Une enquête du journal français L'Opinion, publiée le 20 janvier 20205, revient sur le système monopolistique de certifications halal pratiqué à la Grande Mosquée de Paris par son recteur Chems-Eddine Hafiz avec l’appui des autorités algériennes.

Une enquête du journal français L'Opinion, publiée le 20 janvier 2025, revient sur le système monopolistique de certifications halal pratiqué à la Grande Mosquée de Paris par son recteur Chems-Eddine Hafiz avec l’appui des autorités algériennes.

Le journal français L’Opinion a publié le 20 janvier une enquête sur le système monopolistique de certifications halal pratiqué à la Grande Mosquée de Paris, avec l’appui des autorités algériennes. Un système qui a tout d’une arnaque et qui cible l’ensemble des produits de l’Union européenne exportés vers l’Algérie. Cette manne fait l’objet de toutes les convoitises à El Mouradia.

Le 21/01/2025 à 14h56

C’est une enquête qui va faire beaucoup de bruit et risque fort de causer du tort au (petit) business orchestré par le régime d’Alger sous la coupole de la Grande Mosquée de Paris.

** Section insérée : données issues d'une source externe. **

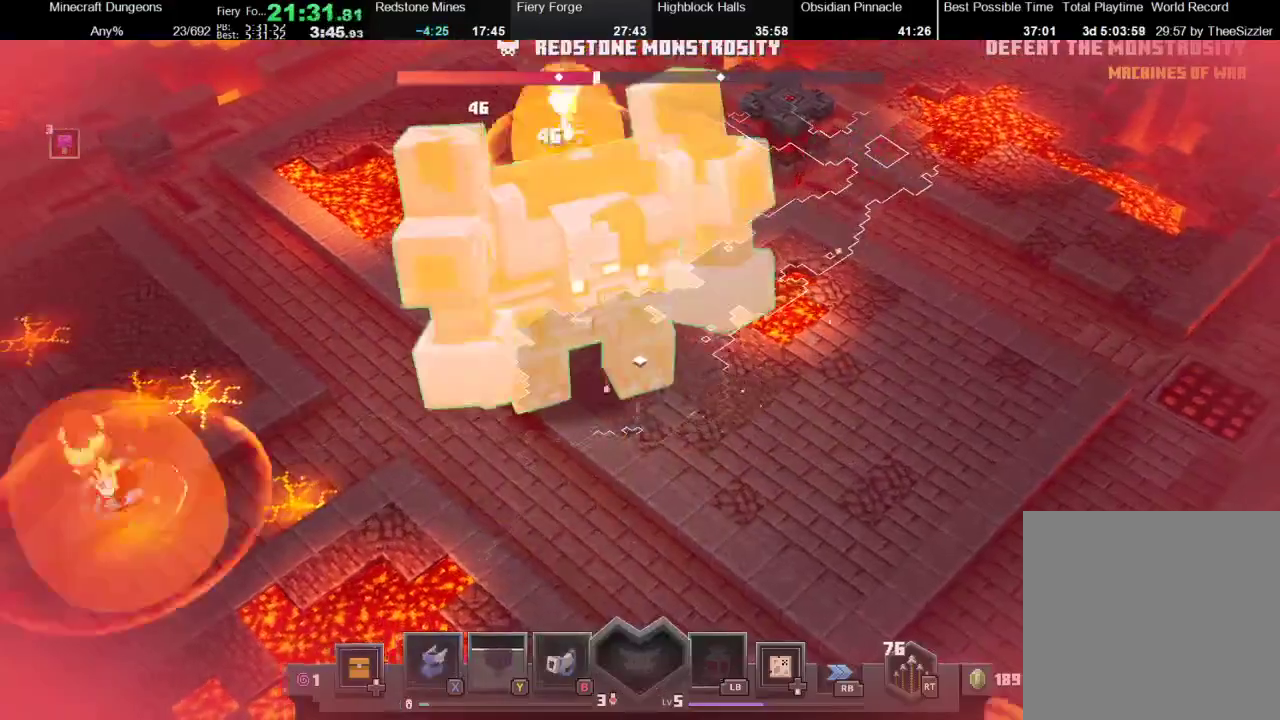
{"buttons": ["A"], "left_stick": "down-left", "right_stick": "center", "events": []}
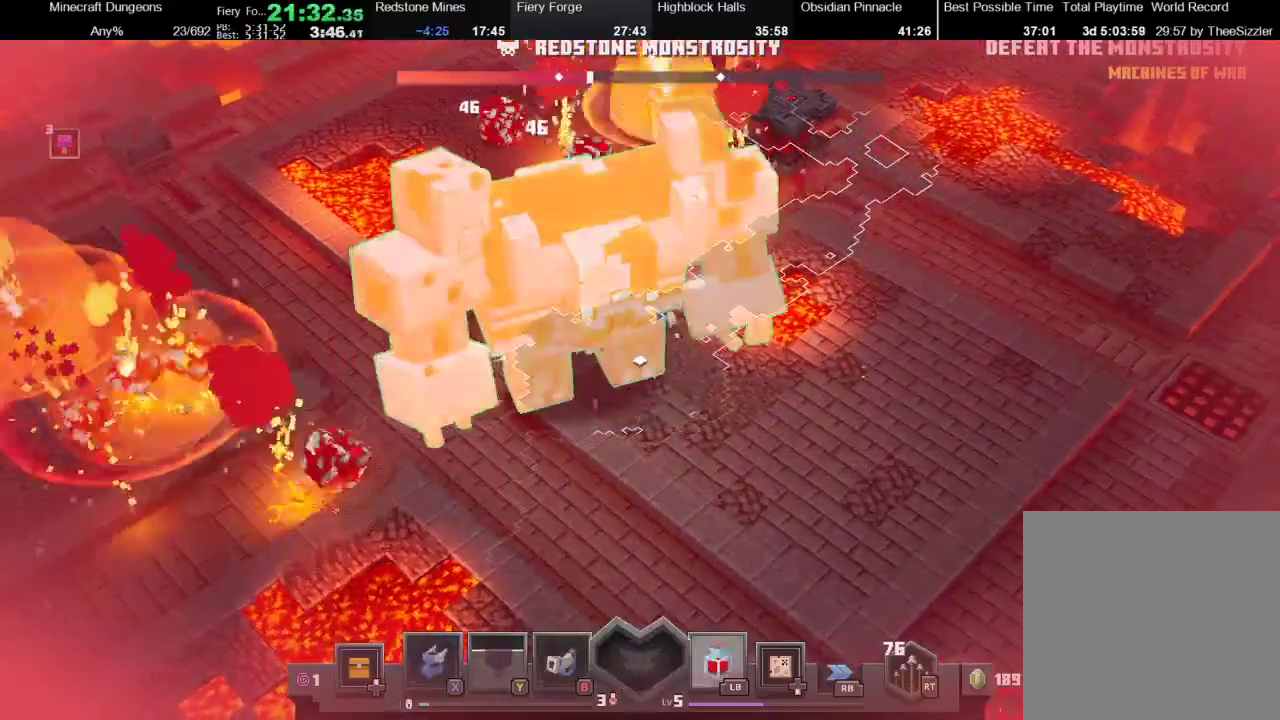
{"buttons": ["A", "L1"], "left_stick": "down-left", "right_stick": "center", "events": [[467, "L1", "down"]]}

Alors que l’institution religieuse est sous le feu des critiques depuis que son recteur, Chems-Eddine Hafiz a outrepassé sa fonction religieuse pour enfiler son costume officiel d’agent d’influence au service de Abdelmadjid Tebboune, l’article de L’Opinion confirme avec force détails et preuves la thèse des réseaux d’influence tissés par le régime d’Alger en France, quitte à tirer profit de la religion pour engranger illégalement des profits.

Ces profits se chiffrent en l’occurrence, au titre de l’année 2024, à cinq millions d’euros pour la simple apposition d’un logo «halal» sur les produits exportés depuis l’Union européenne vers l’Algérie. Le chiffre est astronomique, mais il est pourtant encore très loin du compte au vu des estimations passées au peigne fin par le journal. Voici le système crapuleux mis en place par l’Algérie et le recteur de la Grande Mosquée de Paris, au nez et à la barbe de la France et de l’Union européenne qui lui fournissent pourtant quantité d’aides au développement.

La certification halal, un logo qui vaut de l’or

Ce prétendu haut lieu de l’islam qu’est censée représenter la Grande Mosquée de Paris abrite depuis fin 2022 un business lucratif, date à laquelle s’y est installé le siège d’une entreprise «florissante» de certification halal, «imaginée par son recteur, Chems-Eddine Hafiz, et couronnée par une convention signée le 20 décembre 2022, avec le ministre du Commerce algérien, Kamel Rezig. Sous le haut patronage du président Abdelmadjid Tebboune», annonce le journal L’Opinion.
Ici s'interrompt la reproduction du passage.